Record set:
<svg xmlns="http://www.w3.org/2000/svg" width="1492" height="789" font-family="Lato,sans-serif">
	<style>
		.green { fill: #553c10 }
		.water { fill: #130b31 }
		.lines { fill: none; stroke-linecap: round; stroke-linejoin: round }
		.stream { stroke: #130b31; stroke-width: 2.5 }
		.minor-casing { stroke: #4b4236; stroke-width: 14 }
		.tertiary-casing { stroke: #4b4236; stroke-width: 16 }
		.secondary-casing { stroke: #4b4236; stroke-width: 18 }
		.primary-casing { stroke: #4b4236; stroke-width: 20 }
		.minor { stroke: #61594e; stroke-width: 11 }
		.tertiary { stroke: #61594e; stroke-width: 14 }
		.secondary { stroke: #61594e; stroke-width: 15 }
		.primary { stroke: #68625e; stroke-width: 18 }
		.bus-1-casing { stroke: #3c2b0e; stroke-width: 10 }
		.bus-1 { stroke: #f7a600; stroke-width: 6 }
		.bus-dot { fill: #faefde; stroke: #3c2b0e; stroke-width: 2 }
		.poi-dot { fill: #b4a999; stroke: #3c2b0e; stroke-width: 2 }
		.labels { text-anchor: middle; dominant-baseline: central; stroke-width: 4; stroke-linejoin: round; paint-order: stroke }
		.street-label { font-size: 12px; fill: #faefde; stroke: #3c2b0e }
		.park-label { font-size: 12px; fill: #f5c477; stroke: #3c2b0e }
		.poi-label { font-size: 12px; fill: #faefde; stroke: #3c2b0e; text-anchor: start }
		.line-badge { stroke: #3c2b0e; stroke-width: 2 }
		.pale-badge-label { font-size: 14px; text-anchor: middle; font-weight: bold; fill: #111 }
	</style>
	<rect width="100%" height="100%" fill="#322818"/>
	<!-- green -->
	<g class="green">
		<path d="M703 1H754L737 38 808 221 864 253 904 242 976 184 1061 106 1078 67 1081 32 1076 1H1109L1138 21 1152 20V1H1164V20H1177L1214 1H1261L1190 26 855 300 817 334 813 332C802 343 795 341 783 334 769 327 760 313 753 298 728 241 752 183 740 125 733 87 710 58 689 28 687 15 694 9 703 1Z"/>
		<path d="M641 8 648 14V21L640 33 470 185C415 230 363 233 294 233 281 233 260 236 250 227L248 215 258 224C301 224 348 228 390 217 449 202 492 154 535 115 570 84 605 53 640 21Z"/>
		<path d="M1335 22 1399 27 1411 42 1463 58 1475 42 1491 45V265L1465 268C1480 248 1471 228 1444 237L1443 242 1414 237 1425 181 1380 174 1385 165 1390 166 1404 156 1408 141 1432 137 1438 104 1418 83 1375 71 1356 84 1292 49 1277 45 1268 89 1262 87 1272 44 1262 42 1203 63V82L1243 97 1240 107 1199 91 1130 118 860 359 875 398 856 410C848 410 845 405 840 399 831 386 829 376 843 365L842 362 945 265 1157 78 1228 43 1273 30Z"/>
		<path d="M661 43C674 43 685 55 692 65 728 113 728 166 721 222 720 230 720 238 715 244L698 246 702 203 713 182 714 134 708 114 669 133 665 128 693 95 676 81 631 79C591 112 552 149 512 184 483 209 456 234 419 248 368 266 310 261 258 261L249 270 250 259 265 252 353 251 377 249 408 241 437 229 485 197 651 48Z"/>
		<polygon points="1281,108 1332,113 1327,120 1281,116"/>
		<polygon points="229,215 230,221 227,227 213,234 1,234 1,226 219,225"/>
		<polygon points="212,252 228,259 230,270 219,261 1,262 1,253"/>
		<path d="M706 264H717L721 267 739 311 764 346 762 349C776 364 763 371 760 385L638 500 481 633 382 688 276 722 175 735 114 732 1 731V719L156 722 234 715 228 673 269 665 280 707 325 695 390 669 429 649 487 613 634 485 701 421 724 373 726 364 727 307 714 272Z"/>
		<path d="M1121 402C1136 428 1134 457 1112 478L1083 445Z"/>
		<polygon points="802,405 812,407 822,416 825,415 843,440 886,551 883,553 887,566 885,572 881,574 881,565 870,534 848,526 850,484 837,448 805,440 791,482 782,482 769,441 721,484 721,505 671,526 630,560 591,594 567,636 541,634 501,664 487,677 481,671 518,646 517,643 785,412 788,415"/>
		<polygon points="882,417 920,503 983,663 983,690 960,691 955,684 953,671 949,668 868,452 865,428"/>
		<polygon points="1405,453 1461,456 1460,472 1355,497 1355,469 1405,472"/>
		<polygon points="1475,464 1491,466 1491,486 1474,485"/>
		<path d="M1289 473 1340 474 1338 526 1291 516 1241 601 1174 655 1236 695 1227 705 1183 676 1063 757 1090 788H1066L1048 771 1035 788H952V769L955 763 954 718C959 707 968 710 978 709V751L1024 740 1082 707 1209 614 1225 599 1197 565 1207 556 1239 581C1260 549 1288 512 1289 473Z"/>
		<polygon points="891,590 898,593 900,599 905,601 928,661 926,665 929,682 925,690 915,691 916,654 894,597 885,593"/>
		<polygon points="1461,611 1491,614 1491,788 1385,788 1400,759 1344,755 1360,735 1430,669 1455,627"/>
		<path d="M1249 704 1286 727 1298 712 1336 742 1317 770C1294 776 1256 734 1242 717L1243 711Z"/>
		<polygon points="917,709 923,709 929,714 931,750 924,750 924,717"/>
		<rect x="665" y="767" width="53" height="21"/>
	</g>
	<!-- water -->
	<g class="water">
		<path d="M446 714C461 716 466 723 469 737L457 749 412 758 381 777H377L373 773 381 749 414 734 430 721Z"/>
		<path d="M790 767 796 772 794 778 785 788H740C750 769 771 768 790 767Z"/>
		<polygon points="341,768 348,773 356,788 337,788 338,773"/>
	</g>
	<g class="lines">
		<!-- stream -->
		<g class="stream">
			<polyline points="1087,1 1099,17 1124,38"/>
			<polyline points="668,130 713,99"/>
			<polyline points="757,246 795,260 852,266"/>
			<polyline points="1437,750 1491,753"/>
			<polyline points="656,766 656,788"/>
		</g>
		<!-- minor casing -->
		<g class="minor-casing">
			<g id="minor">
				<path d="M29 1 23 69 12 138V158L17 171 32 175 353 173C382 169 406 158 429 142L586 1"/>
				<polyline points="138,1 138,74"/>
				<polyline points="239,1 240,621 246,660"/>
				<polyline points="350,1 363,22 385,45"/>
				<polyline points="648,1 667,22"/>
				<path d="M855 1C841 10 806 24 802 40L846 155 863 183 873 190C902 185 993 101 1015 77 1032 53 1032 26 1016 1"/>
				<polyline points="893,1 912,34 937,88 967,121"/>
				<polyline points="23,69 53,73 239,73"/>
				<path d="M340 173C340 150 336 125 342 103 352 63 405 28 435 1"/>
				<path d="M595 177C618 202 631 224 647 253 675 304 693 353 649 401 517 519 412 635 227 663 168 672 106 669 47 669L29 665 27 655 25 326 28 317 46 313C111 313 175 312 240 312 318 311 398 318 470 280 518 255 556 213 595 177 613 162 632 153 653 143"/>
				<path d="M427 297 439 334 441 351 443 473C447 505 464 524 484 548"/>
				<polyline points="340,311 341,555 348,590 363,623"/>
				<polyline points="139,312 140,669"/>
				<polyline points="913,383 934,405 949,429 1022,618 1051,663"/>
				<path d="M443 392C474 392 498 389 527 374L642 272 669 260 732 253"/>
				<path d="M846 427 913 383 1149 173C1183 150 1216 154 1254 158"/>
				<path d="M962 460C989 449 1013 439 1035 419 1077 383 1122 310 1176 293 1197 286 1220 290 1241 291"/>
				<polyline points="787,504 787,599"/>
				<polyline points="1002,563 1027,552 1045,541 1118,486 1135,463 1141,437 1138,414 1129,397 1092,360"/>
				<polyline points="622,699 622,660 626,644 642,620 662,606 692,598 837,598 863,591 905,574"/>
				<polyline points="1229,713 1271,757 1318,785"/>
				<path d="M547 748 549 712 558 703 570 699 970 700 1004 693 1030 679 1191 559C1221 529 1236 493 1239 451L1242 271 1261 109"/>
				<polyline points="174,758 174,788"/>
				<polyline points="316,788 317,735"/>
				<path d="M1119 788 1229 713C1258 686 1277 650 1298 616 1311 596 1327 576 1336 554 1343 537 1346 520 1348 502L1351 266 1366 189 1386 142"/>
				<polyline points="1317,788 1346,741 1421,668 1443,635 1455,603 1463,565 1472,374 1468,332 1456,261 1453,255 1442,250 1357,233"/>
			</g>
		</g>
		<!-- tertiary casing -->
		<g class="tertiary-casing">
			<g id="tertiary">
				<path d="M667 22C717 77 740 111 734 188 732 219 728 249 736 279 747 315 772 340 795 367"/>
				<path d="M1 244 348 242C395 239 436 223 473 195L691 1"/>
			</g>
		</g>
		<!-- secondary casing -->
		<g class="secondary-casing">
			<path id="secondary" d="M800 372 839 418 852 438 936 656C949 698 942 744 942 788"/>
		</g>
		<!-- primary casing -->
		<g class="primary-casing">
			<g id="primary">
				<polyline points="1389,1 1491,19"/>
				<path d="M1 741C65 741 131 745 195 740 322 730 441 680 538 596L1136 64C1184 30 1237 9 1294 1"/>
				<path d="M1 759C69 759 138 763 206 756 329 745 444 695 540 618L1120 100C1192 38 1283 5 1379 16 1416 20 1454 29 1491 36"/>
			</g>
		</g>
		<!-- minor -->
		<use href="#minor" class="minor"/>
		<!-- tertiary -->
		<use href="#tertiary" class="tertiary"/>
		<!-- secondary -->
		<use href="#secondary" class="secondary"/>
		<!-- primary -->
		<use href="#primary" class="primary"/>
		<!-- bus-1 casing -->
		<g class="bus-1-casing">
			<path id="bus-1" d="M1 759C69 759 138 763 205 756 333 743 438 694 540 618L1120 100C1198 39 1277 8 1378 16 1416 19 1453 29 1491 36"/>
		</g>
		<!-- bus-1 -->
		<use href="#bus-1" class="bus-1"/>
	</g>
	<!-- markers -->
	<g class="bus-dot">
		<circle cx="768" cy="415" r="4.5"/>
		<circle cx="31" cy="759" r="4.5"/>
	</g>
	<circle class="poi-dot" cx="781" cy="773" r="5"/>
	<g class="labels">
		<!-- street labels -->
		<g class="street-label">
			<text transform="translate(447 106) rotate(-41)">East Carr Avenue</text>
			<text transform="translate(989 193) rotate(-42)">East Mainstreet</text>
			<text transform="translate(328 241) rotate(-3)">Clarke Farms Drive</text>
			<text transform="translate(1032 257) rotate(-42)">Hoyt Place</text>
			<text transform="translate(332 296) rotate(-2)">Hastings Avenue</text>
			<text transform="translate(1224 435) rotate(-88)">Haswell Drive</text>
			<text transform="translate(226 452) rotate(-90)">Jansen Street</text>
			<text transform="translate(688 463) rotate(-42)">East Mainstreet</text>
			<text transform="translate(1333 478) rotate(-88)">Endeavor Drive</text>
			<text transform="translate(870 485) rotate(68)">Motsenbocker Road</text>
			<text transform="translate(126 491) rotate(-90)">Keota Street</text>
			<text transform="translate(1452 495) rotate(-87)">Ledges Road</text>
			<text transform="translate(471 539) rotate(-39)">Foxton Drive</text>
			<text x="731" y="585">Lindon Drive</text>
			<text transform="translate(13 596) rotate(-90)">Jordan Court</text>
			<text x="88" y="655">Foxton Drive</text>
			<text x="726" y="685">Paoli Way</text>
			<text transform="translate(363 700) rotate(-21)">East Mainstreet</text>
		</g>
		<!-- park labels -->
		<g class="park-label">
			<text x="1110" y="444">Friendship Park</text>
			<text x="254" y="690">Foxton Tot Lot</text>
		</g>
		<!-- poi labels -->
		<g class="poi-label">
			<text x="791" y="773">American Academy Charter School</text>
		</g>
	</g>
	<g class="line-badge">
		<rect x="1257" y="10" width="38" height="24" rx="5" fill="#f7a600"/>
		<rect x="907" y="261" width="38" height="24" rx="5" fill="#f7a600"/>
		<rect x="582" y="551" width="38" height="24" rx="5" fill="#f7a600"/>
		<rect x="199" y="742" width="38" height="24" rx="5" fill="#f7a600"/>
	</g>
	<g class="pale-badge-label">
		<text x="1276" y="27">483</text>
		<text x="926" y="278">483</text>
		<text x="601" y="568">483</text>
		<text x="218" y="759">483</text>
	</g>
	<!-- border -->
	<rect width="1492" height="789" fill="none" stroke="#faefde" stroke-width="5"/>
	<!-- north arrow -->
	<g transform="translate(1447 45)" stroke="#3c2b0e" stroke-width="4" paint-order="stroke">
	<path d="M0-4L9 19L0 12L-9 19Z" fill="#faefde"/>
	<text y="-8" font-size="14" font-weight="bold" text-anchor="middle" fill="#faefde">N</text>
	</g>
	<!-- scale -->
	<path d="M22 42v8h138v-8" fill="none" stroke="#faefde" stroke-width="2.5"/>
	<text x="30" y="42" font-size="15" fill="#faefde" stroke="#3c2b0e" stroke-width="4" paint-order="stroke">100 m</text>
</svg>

What you will do: Give back exactly the lines of the listing above that run from the line with "#61594e; stroke-width: 11" to the line with "#b4a999; stroke: #3c2b0e;", inclusive.

Solution for this exercise:
		.minor { stroke: #61594e; stroke-width: 11 }
		.tertiary { stroke: #61594e; stroke-width: 14 }
		.secondary { stroke: #61594e; stroke-width: 15 }
		.primary { stroke: #68625e; stroke-width: 18 }
		.bus-1-casing { stroke: #3c2b0e; stroke-width: 10 }
		.bus-1 { stroke: #f7a600; stroke-width: 6 }
		.bus-dot { fill: #faefde; stroke: #3c2b0e; stroke-width: 2 }
		.poi-dot { fill: #b4a999; stroke: #3c2b0e; stroke-width: 2 }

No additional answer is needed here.